The same evidence test has been applied somewhat differently in conspiracy cases because of the possibility that the government literally could comply with it while actually carving up a single conspiracy to commit several crimes into separate prosecutions. We have indicated five factors to be considered in deciding whether two conspiracies charged actually are the same: (1) the time during which the activities occurred; (2) the persons involved in the conspiracies; (3) the places involved; (4) whether the same evidence was used to prove the two conspiracies; and (5) whether the same statutory provision was involved in both conspiracies. United States v. Chagra, 653 F.2d 26, 29 (1st Cir. 1981), cert. denied, --- U.S. --- (1982).3

Applying these factors here, we hold that Judge Gignoux properly denied the motions to dismiss the conspiracy count of the indictment. First, the time periods in the two indictments are completely different. The Florida indictment charged a conspiracy from some time prior to June 1973 to November 9, 1979. The Maine indictment charges a conspiracy from on or about March 19, 1980 to October 20, 1980.

Second, of the twenty-four defendants charged in the Maine indictment and the nineteen defendants charged in the Florida indictment, only ten defendants are common to both. Thus the persons involved in the two conspiracies are substantially different. United States v. DeFillipo, 590 F.2d 1228, 1234 & n.7 (2d Cir.) (no double jeopardy problem when, in a case where one indictment charged seven persons and the other six, four overlapped), cert. denied, 442 U.S. 920 (1979); United States v. Martinez, 562 F.2d 633, 638 (10th Cir. 1977).

Third, the places where the events charged as part of the two conspiracies took place are entirely different. We find too attenuated appellants’ claim that the Flori[30]*30da conspiracy encompassed the Maine conspiracy because the Florida indictment charged a conspiracy in the Southern District of Florida “and elsewhere.” In United States v. Chagra, supra, we rejected a similar claim where the ' earlier indictment charged conduct in Texas and in “divers other places to the grand jurors unknown.” 653 F.2d at 29. Furthermore, the overt acts charged in the two indictments here involved occurred in different places. Those charged in the Florida indictment occurred in Florida; those charged in the Maine indictment occurred in Maine.

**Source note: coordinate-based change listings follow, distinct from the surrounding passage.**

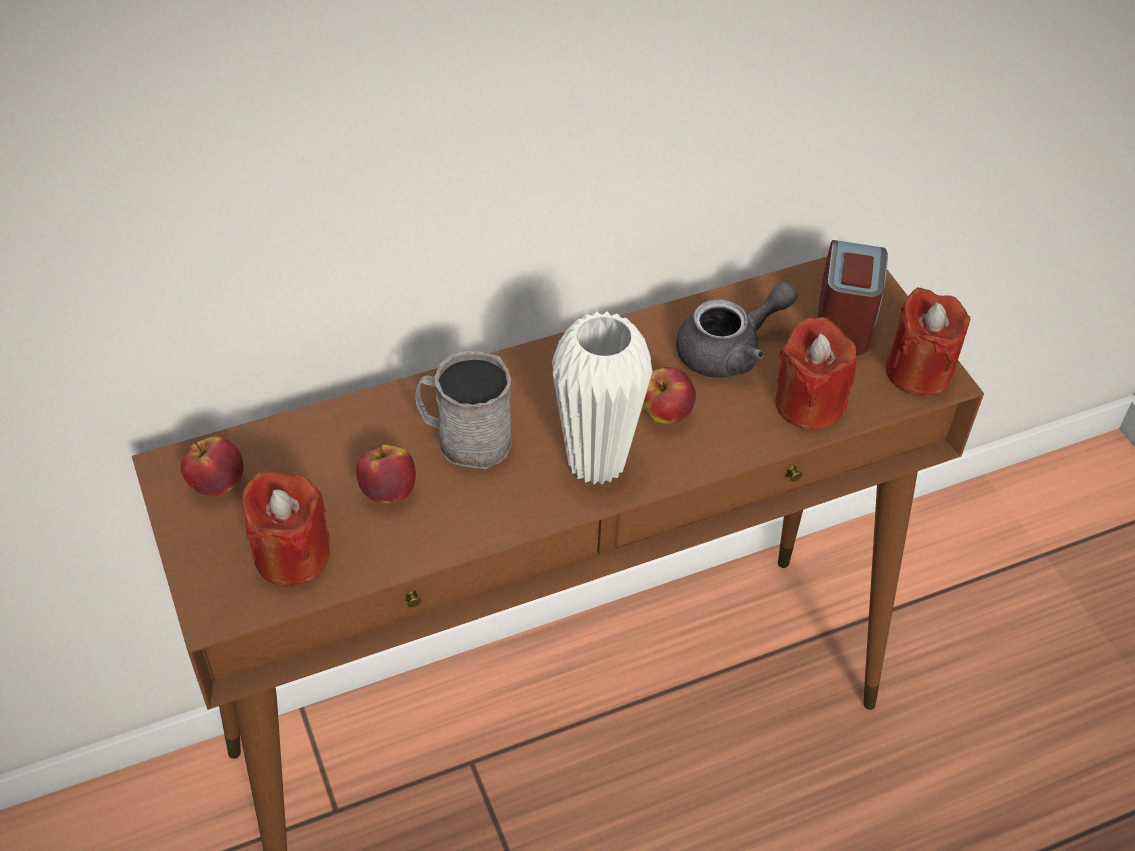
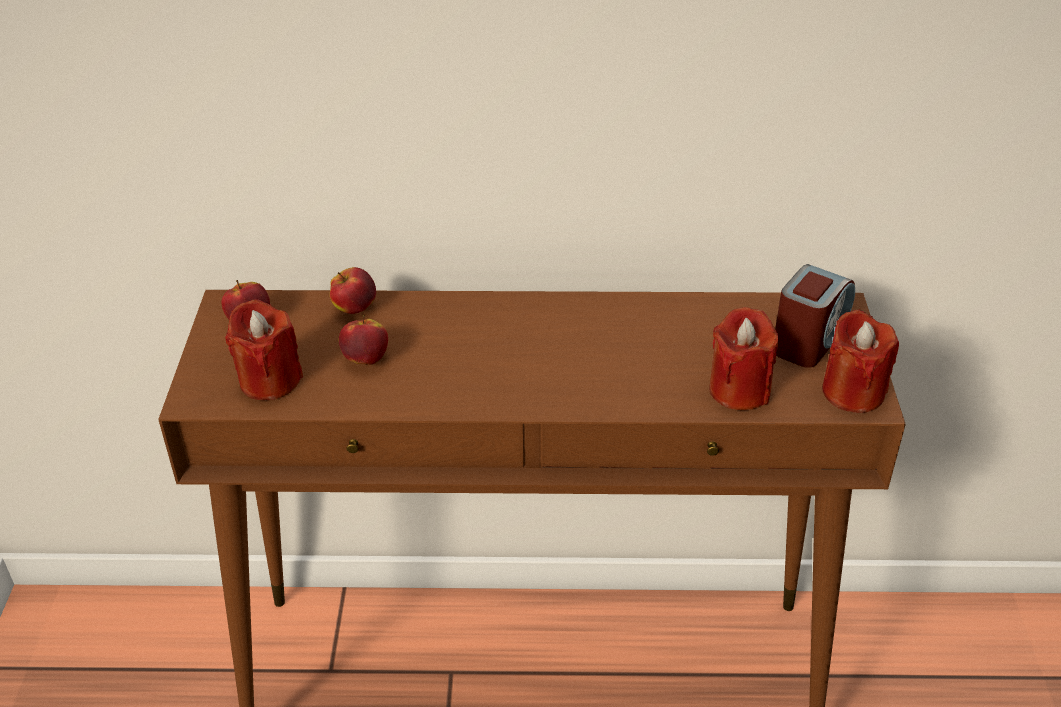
camera: 25 degrees right, 10 degrees down
(464, 439) = (444, 341): grey mug -> none
(596, 462) = (536, 383): white vase -> none
(666, 413) = (613, 365): apple -> apple (354, 308)
(730, 350) = (695, 336): grey teapot -> none

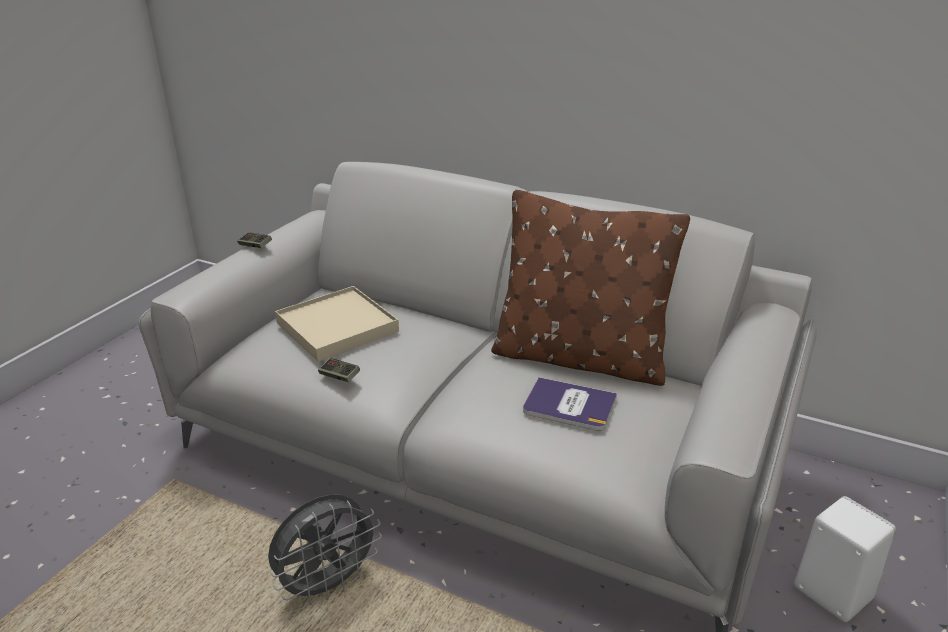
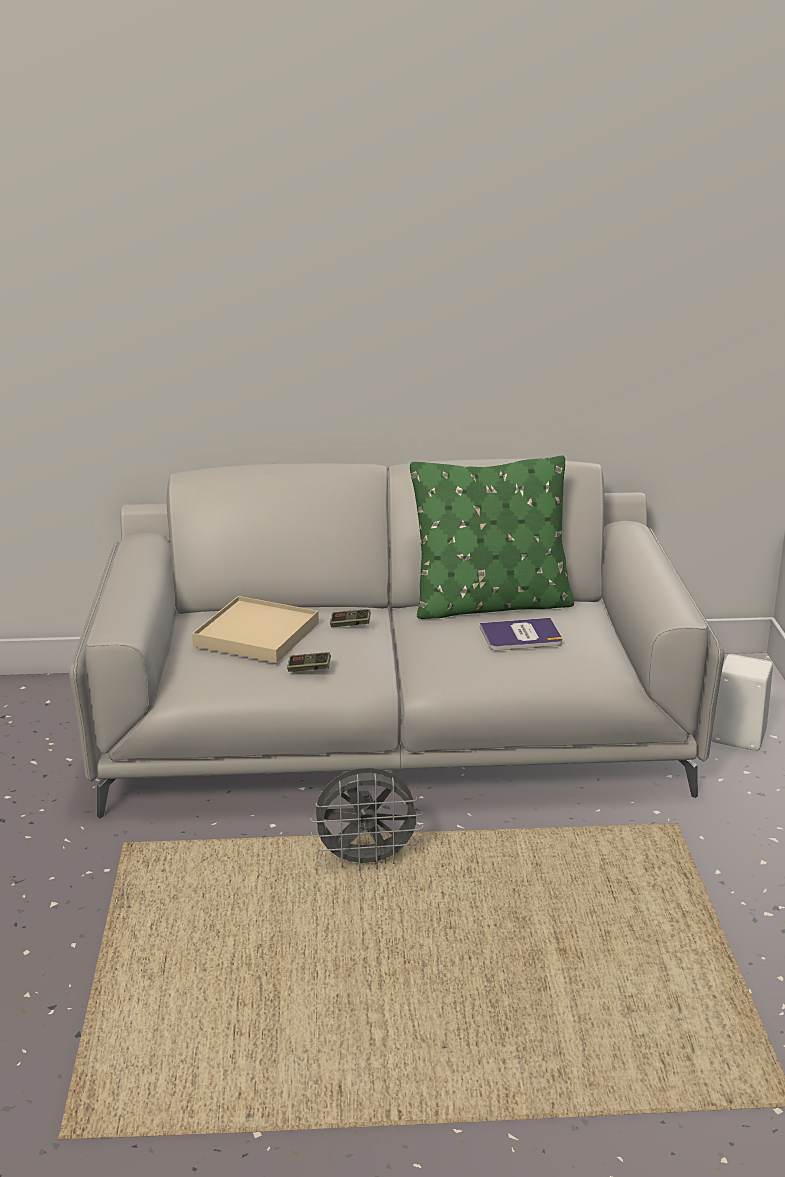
camera: 30 degrees left, 5 degrees down
(255, 246) = (127, 577): game controller -> game controller (350, 624)
(328, 585) = (367, 861): grey fan -> grey fan turned 60 degrees clockwise
(579, 358) = (490, 605): brown pillow -> green pillow

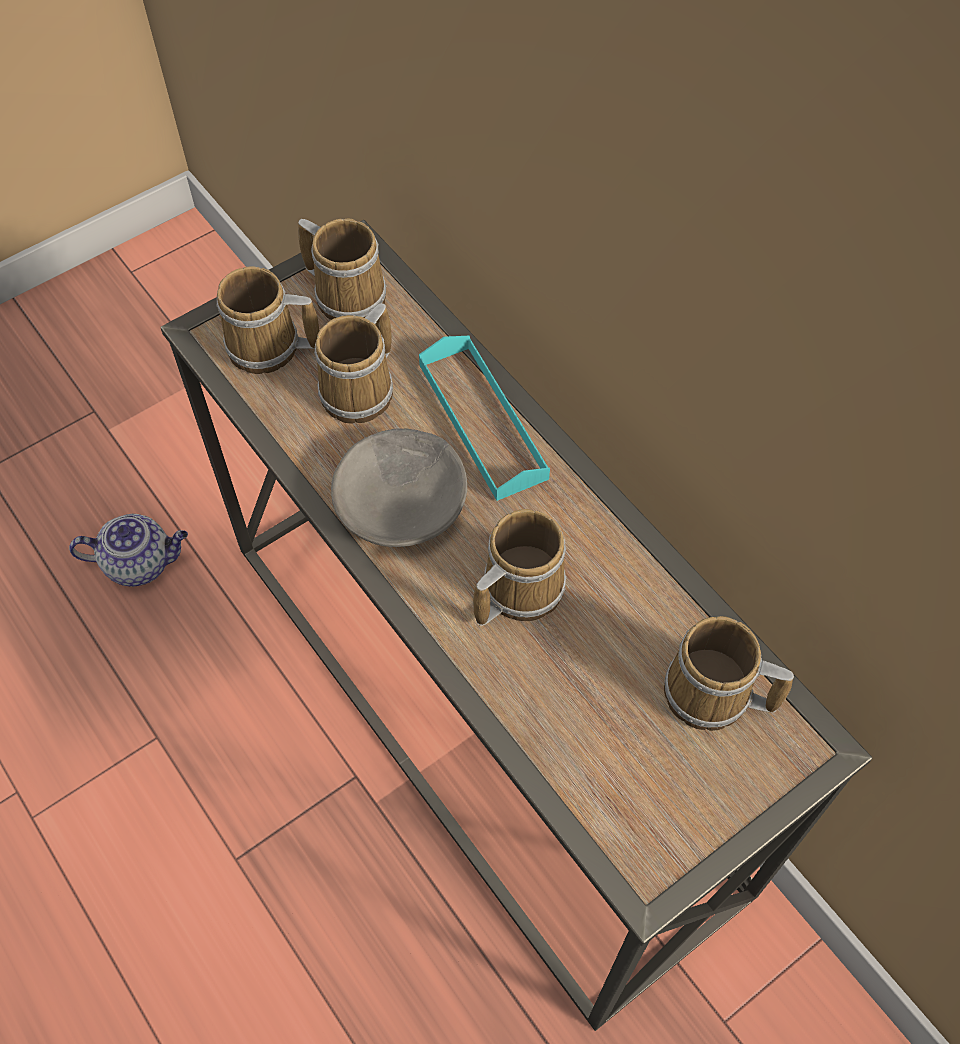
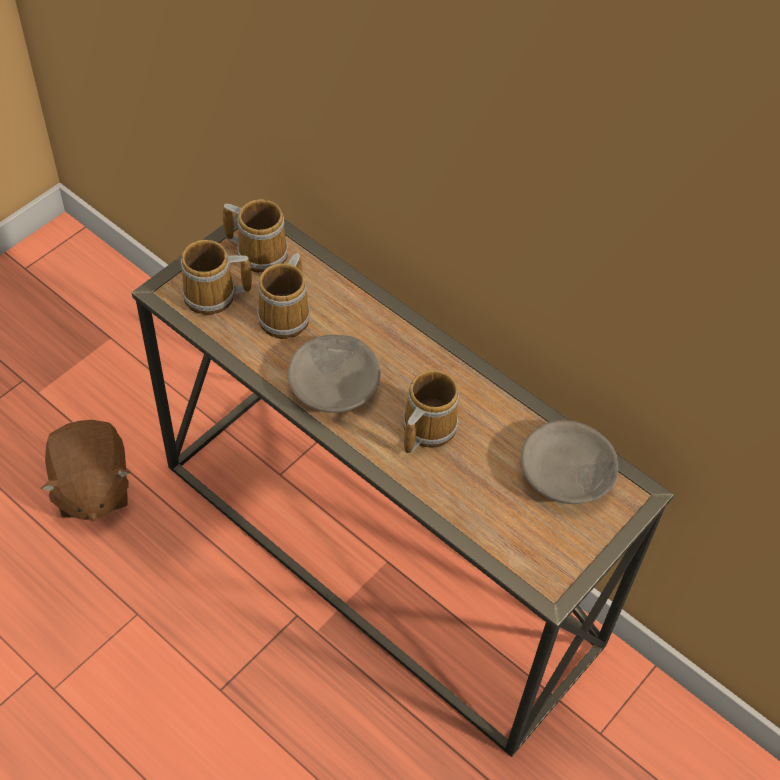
camera: 15 degrees left, 5 degrees down
(141, 562) = (91, 488): teapot -> brown plush toy
(482, 421) = (375, 324): turquoise tray -> none
(712, 696) = (567, 473): mug -> grey bowl

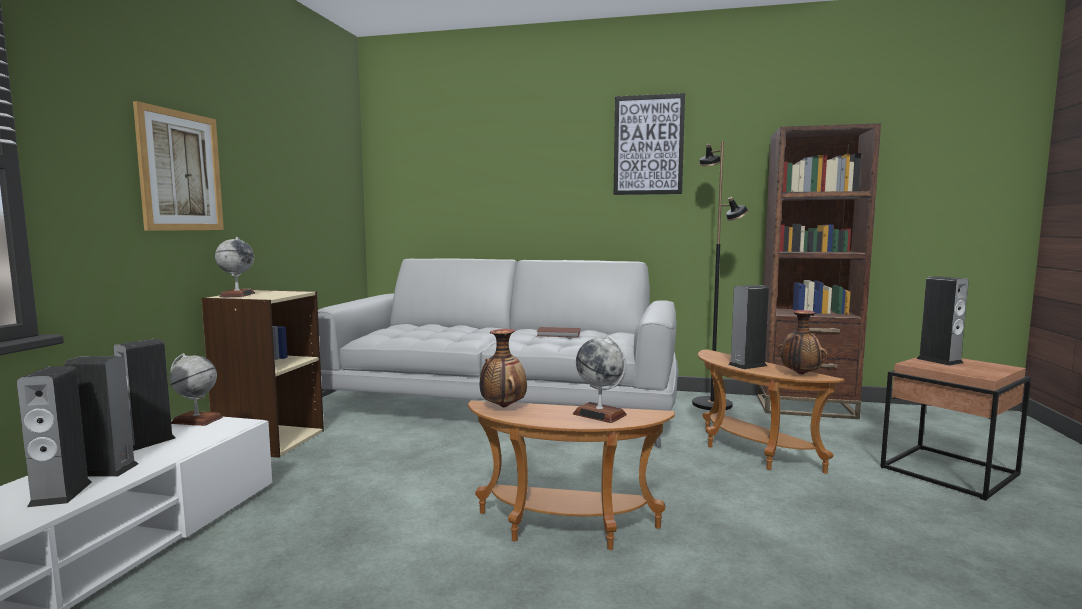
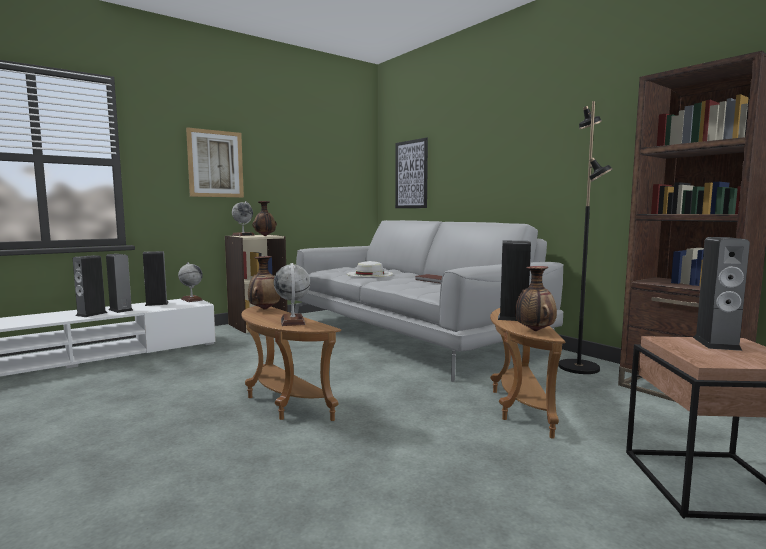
camera: 40 degrees right, 0 degrees up
(284, 293) = (265, 236): none -> vase
(457, 335) = (369, 274): none -> white hat
(648, 145) = (554, 115): picture -> picture (411, 174)

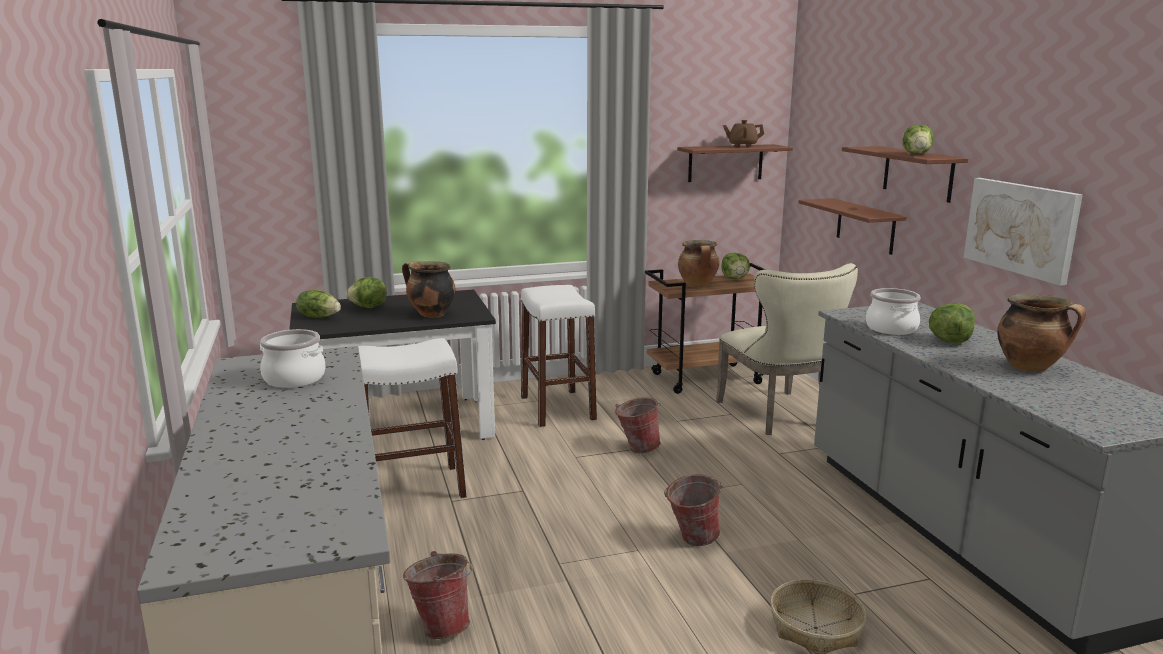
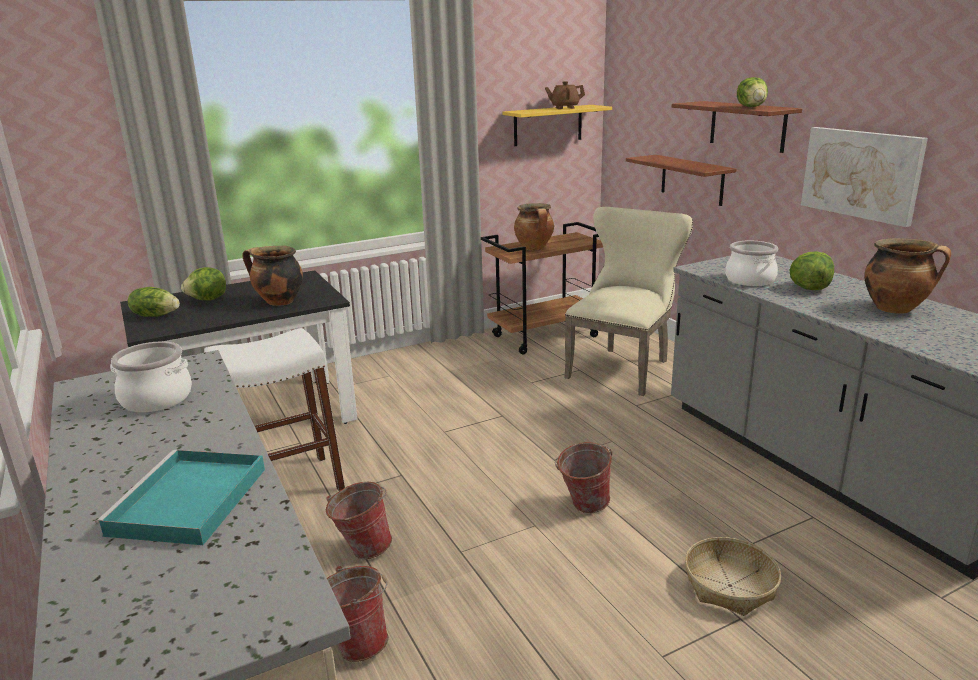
camera: 10 degrees left, 5 degrees up
(295, 455) = (188, 502): none -> turquoise tray
(557, 408) = (411, 381): white stool -> none
(637, 448) = (501, 415): bucket -> bucket (362, 549)
(725, 163) = (548, 125): brown shelf -> yellow shelf
(735, 278) = (566, 238): lettuce -> none
(778, 416) = (623, 367): beige chair -> beige chair turned 120 degrees counterclockwise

Fourth, although evidence of the Maine conspiracy was introduced at the trial of the Florida conspiracy, this evidence was introduced for the limited purpose of demonstrating intent and knowledge through evidence of subsequent similar acts. The evidence was not introduced to show a continuing conspiracy in Maine. Admission of evidence to show intent is permitted by Rule 404(b) of the Federal Rules of Evidence. United States v. DeFillipo, supra, 590 F.2d at 1240.